Jon Stewart, hero of the Democratic National Conven-tion, demi-god to liberal college students everywhere, laughed at a joke I made.

It all happened due to my brother's fortunate friendship with a producer of the NBC Nightly News. Thanks to this connection (you rule, Sam), I found myself working as a "runner" for NBC at the DNC this summer.

It seems that from talking to other Tufts people, every Boston college student and their brother worked at the DNC. Some of us worked for NBC, others for the DNC, or CNN, ABC or any other combination of letters which sounds like a New Deal program. Those of us who worked for NBC were lucky. Others, who fell ass-backwards into working for the Fox News Channel, were not.

Week One of the job, the week preceding the convention, consisted of making trips back and forth from the Wellington Circle shopping center.

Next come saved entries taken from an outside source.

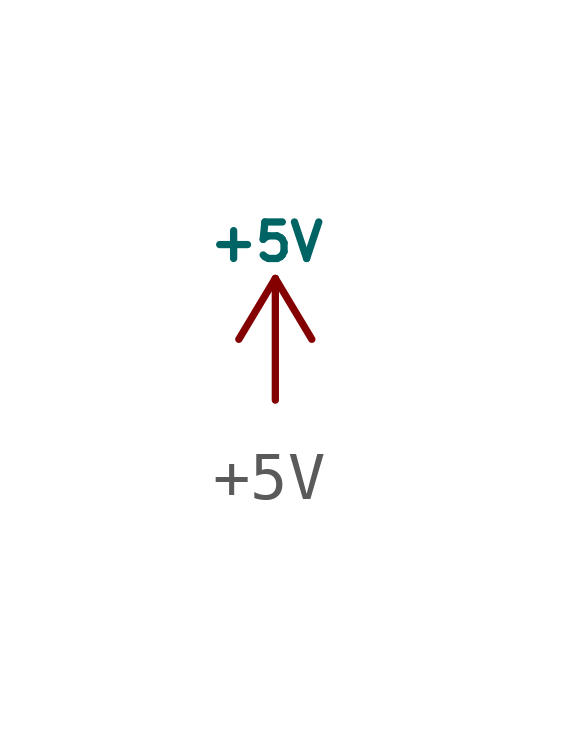
<source format=kicad_sym>
(kicad_symbol_lib
  (version 20220914)
  (generator kicad_symbol_editor)
  (symbol "+5V "
    (power)
    (pin_numbers hide)
    (pin_names
      (offset 0) hide)
    (property "Reference" "#PWR"
      (at 0 -3.81 0)
      (effects (font (size 1.27 1.27)) hide))
    (property "Value" "+5V "
      (at 0.254 3.302 0)
      (effects (font (size 0.762 0.762))))
    (symbol "+5V _0_1"
      (polyline (pts (xy -0.762 1.27) (xy 0 2.54)) (stroke (width 0) (type solid)) (fill (type none)))
      (polyline (pts (xy 0 0) (xy 0 2.54)) (stroke (width 0) (type solid)) (fill (type none)))
      (polyline (pts (xy 0 2.54) (xy 0.762 1.27)) (stroke (width 0) (type solid)) (fill (type none))))
    (symbol "+5V _1_1"
      (pin power_in line (at 0 0 90) (length 0) hide (name "+5V" (effects (font (size 1.27 1.27)))) (number "1" (effects (font (size 1.27 1.27))))))))
</source>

It seemed a little silly to be driving between Costco, Home Depot Bed Bath and Beyond (I don't know, I don't know if we'll have enough time!), but with the company credit card in hand and the time clock running, I wasn't one to complain.

Then, I got my one-night plum assignment.

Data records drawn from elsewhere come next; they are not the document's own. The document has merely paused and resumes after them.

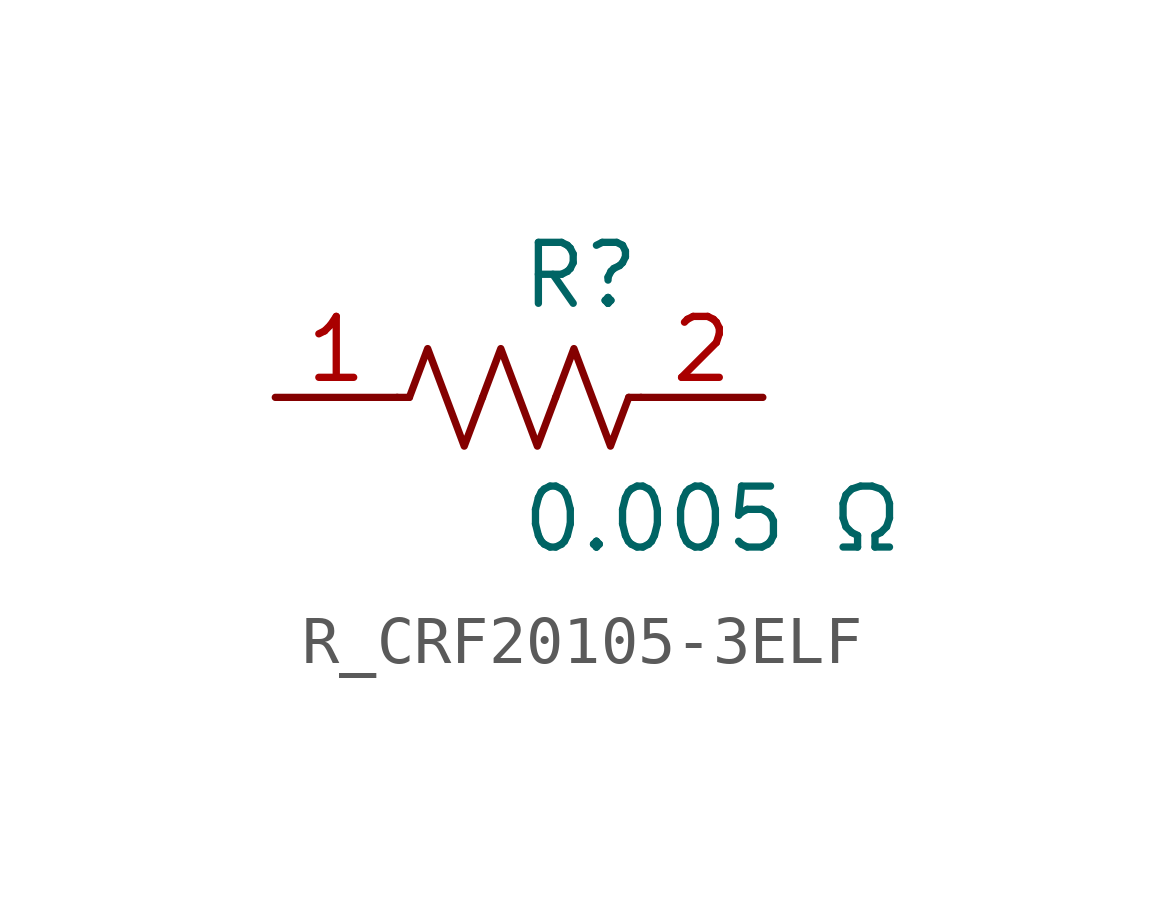
<source format=kicad_sym>
(kicad_symbol_lib
  (version 20231120)
  (generator kicad_symbol_editor)
  (generator_version 8.0)
  (symbol "R_CRF20105-3ELF"
    (pin_names
      (offset 0.254))
    (property "Reference" "R"
      (at 0 2.54 0)
      (effects (font (size 1.27 1.27)) (justify left)))
    (property "Value" "0.005 Ω"
      (at 0 -2.54 0)
      (effects (font (size 1.27 1.27)) (justify left)))
    (symbol "R_CRF20105-3ELF_0_1"
      (polyline (pts (xy 2.286 0) (xy 2.54 0)) (stroke (width 0) (type default)) (fill (type none)))
      (polyline (pts (xy -2.286 0) (xy -2.54 0)) (stroke (width 0) (type default)) (fill (type none)))
      (polyline (pts (xy 0.762 0) (xy 1.143 1.016) (xy 1.524 0) (xy 1.905 -1.016) (xy 2.286 0)) (stroke (width 0) (type default)) (fill (type none)))
      (polyline (pts (xy -0.762 0) (xy -0.381 1.016) (xy 0 0) (xy 0.381 -1.016) (xy 0.762 0)) (stroke (width 0) (type default)) (fill (type none)))
      (polyline (pts (xy -2.286 0) (xy -1.905 1.016) (xy -1.524 0) (xy -1.143 -1.016) (xy -0.762 0)) (stroke (width 0) (type default)) (fill (type none))))
    (pin unspecified line
      (at -5.08 0 0)
      (length 2.54)
      (name "" (effects (font (size 1.27 1.27))))
      (number "1" (effects (font (size 1.27 1.27)))))
    (pin unspecified line
      (at 5.08 0 180)
      (length 2.54)
      (name "" (effects (font (size 1.27 1.27))))
      (number "2" (effects (font (size 1.27 1.27)))))))
</source>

During Bill Clinton's speech on the first night of the convention in Boston, I had the glorious assignment of sitting side by side with the "Daily Show" host. Just me, Mr. Stewart, his handler and another NBC employee. While the former president electrified the audience with the booming presence and skilled speechmaking that made him so popular in the nineties, Stewart entertained his audience of three merely by his presence. Then, I made my mark.

At one pause in Clinton's speech, someone in the FleetCenter yelled out something incomprehensible, to which I asked audibly, "Did he just say baba-booie?" in reference to the Howard Stern prankster calling-card. And Jon Stewart laughed at my joke. I was beside myself with joy. But in retrospect, I guess you had to be there.

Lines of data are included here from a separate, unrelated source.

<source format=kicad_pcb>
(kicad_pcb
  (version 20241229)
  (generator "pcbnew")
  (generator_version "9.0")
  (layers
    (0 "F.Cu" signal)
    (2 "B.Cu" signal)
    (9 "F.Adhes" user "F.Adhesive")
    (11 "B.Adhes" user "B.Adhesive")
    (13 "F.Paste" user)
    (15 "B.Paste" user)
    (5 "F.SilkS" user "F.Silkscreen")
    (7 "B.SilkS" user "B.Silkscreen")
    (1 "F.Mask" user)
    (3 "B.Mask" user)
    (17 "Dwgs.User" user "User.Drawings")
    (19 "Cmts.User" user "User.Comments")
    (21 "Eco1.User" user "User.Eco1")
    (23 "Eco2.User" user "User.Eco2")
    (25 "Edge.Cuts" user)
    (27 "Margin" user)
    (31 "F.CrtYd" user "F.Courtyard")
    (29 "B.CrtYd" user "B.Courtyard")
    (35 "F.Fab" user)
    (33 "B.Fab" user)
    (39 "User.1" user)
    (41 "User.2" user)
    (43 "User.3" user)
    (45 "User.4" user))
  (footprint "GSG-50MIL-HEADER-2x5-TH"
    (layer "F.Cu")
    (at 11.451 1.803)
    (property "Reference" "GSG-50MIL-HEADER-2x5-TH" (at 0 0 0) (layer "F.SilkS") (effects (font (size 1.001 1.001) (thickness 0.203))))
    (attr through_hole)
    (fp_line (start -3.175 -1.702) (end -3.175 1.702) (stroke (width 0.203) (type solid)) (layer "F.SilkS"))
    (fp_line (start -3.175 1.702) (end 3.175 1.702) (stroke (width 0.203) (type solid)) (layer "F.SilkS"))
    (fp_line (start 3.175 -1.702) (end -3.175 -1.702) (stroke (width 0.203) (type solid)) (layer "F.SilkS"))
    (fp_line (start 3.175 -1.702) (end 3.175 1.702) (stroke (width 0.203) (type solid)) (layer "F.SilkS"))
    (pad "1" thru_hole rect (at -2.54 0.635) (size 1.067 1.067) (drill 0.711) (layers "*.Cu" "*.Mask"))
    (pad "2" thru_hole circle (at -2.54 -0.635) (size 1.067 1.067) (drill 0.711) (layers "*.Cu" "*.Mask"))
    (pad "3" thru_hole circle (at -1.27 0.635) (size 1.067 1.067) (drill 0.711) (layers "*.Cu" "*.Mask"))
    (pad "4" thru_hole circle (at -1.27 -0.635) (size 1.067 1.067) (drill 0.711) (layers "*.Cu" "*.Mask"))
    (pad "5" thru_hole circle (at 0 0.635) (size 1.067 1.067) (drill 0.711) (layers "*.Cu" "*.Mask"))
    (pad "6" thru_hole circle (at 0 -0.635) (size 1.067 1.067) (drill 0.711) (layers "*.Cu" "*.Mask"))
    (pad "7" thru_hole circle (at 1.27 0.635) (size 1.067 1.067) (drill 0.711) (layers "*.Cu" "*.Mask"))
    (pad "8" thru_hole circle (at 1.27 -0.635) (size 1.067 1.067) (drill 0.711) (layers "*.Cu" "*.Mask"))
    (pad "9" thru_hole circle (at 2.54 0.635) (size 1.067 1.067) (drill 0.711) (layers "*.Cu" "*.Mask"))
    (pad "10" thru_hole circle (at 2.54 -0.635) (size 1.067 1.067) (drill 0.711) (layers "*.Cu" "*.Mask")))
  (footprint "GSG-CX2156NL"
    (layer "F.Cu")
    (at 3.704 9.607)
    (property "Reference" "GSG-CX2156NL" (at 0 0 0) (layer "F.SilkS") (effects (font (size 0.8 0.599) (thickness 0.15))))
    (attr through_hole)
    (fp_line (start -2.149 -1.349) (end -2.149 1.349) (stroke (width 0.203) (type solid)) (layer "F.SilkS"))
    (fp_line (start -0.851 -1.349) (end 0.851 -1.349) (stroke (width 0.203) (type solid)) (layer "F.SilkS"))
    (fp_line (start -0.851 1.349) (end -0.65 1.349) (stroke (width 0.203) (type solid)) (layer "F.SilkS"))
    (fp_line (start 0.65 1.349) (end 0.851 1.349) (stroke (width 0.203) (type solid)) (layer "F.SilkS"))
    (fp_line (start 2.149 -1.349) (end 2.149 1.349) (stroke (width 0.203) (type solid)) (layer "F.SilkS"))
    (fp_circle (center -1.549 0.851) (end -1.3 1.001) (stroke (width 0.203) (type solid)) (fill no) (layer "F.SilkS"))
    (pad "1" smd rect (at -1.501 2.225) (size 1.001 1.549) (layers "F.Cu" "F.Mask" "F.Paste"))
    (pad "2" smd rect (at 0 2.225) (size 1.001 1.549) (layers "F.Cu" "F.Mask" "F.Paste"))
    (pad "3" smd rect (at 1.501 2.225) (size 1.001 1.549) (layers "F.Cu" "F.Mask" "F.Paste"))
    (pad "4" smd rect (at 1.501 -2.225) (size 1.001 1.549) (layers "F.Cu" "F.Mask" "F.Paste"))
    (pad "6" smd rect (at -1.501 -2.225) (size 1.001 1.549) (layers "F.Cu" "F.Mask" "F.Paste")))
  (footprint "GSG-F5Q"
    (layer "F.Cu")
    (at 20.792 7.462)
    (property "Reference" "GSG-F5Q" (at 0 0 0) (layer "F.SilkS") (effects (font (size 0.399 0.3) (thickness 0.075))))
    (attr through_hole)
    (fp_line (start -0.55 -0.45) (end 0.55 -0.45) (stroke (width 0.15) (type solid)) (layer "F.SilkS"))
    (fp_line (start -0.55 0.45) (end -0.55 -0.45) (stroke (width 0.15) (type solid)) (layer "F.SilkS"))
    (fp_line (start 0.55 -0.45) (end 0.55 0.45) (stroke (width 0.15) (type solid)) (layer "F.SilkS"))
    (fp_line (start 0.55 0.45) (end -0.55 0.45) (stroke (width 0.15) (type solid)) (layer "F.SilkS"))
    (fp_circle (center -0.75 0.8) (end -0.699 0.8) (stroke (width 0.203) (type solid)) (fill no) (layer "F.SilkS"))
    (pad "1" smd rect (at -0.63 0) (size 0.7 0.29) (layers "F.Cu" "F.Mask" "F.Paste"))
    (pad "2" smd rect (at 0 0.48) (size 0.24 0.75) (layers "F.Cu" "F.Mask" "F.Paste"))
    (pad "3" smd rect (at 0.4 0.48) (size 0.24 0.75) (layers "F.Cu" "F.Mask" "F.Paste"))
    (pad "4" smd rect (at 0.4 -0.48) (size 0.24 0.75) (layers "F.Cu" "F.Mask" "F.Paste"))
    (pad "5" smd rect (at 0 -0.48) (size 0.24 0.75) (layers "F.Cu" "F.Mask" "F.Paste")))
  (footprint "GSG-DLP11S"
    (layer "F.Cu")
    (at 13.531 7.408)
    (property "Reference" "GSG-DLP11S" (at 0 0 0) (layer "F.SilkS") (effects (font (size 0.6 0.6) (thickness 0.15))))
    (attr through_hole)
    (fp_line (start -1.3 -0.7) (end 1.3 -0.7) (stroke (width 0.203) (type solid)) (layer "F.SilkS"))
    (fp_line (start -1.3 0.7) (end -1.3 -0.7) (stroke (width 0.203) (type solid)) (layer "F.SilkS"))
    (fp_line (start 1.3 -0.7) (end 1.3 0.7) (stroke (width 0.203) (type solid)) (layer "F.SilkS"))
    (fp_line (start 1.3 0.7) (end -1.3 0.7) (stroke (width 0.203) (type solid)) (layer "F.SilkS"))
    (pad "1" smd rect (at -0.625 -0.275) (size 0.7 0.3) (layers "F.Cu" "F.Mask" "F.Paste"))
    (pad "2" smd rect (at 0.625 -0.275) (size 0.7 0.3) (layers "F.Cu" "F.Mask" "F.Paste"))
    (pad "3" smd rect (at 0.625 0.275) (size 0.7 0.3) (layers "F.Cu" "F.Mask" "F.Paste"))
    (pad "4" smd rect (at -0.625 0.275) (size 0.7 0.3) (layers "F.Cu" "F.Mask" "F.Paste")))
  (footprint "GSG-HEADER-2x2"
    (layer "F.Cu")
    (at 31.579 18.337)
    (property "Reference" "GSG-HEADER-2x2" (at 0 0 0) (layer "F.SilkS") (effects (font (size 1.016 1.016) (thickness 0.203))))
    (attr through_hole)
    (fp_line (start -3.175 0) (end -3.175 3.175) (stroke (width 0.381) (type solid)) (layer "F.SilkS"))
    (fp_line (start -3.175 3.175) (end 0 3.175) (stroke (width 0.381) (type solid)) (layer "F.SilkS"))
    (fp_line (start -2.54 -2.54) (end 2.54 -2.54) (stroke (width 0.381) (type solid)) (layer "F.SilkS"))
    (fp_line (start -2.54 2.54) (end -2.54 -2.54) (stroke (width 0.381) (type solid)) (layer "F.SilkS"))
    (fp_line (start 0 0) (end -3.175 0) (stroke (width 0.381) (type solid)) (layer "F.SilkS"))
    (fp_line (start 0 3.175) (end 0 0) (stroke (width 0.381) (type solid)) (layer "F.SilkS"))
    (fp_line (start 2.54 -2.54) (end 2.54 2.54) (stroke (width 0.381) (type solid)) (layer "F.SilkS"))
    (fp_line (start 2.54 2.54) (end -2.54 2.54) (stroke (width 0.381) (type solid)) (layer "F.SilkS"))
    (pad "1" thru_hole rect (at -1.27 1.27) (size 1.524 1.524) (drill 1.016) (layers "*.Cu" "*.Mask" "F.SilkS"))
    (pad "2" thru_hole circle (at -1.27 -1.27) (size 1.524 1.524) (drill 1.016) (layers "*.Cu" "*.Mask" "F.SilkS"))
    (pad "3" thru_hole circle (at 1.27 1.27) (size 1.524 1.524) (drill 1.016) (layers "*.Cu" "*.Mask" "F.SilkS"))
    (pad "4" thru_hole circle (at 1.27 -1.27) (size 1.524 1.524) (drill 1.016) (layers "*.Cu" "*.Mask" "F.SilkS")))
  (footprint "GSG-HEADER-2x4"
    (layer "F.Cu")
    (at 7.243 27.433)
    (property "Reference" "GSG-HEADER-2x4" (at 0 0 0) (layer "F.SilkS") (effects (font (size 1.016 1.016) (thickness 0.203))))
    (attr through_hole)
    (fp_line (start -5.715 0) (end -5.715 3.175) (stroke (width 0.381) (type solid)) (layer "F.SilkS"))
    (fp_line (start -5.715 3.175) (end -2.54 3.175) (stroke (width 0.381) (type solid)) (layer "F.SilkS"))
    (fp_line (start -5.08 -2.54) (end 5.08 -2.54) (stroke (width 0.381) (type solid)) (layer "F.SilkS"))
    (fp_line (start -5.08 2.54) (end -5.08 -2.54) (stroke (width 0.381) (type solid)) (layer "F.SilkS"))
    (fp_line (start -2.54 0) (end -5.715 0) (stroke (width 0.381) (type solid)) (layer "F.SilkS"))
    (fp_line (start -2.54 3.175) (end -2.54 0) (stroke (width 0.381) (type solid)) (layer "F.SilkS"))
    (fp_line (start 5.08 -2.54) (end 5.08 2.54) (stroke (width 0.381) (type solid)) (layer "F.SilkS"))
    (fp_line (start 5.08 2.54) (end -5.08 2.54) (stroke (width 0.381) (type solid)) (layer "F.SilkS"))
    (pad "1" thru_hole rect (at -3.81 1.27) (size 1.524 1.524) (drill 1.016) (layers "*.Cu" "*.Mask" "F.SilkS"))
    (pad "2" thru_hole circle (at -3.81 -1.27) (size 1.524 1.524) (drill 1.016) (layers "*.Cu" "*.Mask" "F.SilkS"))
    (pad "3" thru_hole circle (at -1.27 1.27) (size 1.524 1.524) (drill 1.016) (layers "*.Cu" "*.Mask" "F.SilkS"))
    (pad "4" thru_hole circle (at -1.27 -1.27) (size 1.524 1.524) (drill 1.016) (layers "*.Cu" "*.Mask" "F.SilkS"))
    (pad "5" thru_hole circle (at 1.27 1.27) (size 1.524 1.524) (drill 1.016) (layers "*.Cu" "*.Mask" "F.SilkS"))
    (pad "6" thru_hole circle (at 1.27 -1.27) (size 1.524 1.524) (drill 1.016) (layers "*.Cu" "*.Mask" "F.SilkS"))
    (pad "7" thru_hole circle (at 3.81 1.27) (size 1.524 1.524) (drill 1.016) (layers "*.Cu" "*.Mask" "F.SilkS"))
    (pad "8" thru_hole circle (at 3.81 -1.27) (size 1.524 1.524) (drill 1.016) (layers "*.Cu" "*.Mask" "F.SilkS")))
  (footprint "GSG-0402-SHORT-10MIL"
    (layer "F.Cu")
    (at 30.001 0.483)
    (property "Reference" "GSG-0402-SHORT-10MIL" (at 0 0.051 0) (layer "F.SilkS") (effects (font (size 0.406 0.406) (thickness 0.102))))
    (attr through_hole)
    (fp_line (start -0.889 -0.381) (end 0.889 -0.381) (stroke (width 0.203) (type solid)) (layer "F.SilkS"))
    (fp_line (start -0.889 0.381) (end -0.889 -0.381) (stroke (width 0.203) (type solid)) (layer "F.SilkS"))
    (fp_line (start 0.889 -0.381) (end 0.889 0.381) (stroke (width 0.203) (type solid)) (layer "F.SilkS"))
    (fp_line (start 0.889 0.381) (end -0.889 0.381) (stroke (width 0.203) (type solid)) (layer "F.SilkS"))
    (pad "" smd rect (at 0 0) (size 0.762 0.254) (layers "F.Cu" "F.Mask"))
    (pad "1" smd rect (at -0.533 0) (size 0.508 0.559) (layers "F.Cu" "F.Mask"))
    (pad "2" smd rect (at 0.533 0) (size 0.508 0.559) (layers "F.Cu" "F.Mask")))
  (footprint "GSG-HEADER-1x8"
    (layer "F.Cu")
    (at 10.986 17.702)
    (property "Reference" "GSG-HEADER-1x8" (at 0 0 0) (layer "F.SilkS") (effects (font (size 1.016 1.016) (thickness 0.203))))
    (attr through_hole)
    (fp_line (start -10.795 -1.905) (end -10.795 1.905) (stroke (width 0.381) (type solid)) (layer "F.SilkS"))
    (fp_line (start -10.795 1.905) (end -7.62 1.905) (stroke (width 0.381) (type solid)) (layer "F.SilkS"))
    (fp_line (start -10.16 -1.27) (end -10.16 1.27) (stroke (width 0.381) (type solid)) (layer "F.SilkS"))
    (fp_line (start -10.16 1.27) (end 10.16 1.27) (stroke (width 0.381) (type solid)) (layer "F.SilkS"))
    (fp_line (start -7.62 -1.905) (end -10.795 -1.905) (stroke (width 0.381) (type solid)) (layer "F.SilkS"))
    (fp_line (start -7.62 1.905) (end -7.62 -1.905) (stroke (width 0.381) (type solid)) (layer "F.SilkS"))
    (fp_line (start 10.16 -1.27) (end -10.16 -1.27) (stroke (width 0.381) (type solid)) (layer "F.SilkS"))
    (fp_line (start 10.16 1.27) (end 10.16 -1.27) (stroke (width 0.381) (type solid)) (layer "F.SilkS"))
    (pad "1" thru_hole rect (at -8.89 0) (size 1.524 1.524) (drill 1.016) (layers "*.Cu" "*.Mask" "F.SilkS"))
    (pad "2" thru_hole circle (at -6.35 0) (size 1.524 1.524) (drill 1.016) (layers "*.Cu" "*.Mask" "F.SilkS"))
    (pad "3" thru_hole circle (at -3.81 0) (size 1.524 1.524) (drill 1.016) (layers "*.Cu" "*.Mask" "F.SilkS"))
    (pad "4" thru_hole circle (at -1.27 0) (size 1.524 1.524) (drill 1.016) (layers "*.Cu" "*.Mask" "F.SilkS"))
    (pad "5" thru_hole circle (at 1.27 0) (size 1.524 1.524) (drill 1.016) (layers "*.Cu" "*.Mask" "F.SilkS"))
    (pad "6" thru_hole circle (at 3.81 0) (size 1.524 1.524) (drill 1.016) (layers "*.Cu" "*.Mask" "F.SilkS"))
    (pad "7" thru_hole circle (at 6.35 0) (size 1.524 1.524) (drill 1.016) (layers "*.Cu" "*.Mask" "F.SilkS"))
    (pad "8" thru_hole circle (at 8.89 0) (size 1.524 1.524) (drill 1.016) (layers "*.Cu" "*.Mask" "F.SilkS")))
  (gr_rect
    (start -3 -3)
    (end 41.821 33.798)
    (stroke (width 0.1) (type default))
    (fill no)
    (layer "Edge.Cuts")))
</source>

But you weren't. No one was. It was just me and Jon Stewart (and two other guys).

The rock star phenomenon was something else. As Stewart and I walked through the FleetCenter and security, we stopped for photos a dozen times and heard countless "you are awesome" comments, or others of the same ilk. He was perhaps, the best-loved attendee of the convention. But ... why?

"The Daily Show" is currently enjoying unprecedented exposure. When John Kerry was flailing from the brutal attacks of the Swift Boat Veterans, he turned to Jon Stewart in a highly publicized interview. During the Republican National Convention, "The Daily Show's" ratings went through the roof. Last Thursday, the night of the first debate between Bush and Kerry, the show, which aired live, received its highest ratings ever, 2.4 million viewers. This clobbered its previous high of 1.9 million viewers from a January episode with Senator John McCain. Fake news has never had it so good.

The recent CBS scandal reminded me why so many people, especially our peers, love to get their news and entertainment from Jon Stewart and his motley crew of writers. They know it's fake; they know the slant. With the controversies at "The New York Times" and CBS, public confidence in the mainstream media has fallen to new lows. Fox News' uber-conservative slant, especially on its talking head shows, has demolished any credibility the network may have had with liberal and moderate viewers. No one knows whether or not news organizations are telling the truth.

So they turn to "The Daily Show." Yes, it mocks conservatives more than liberals and always skews the true story. But there is always a degree of truth underneath all the joking.

I kid with my Red Sox-loving friends that I'd much rather be an Oriole fan than a Red Sox fan. With the Orioles, I know they are going to suck; I know they aren't going to make the playoffs; I know that only when they play the Sox, they will win. I don't live under the misguided optimism that my team will do well, only to suffer heartbreak in mid-October.

Watching the "Daily Show" is the same deal. We know it will be biased, as opposed to the network news, when who knows what the real story is. One of my favorite quotes from the show was when "correspondent" Rob Corddry reported, "It's all too clear that facts in Iraq have an anti-Bush agenda." It's clear to me, and pretty much everyone at the DNC, that Jon Stewart and the "Daily Show" have an anti-Bush agenda as well. But at least we know where they're coming from.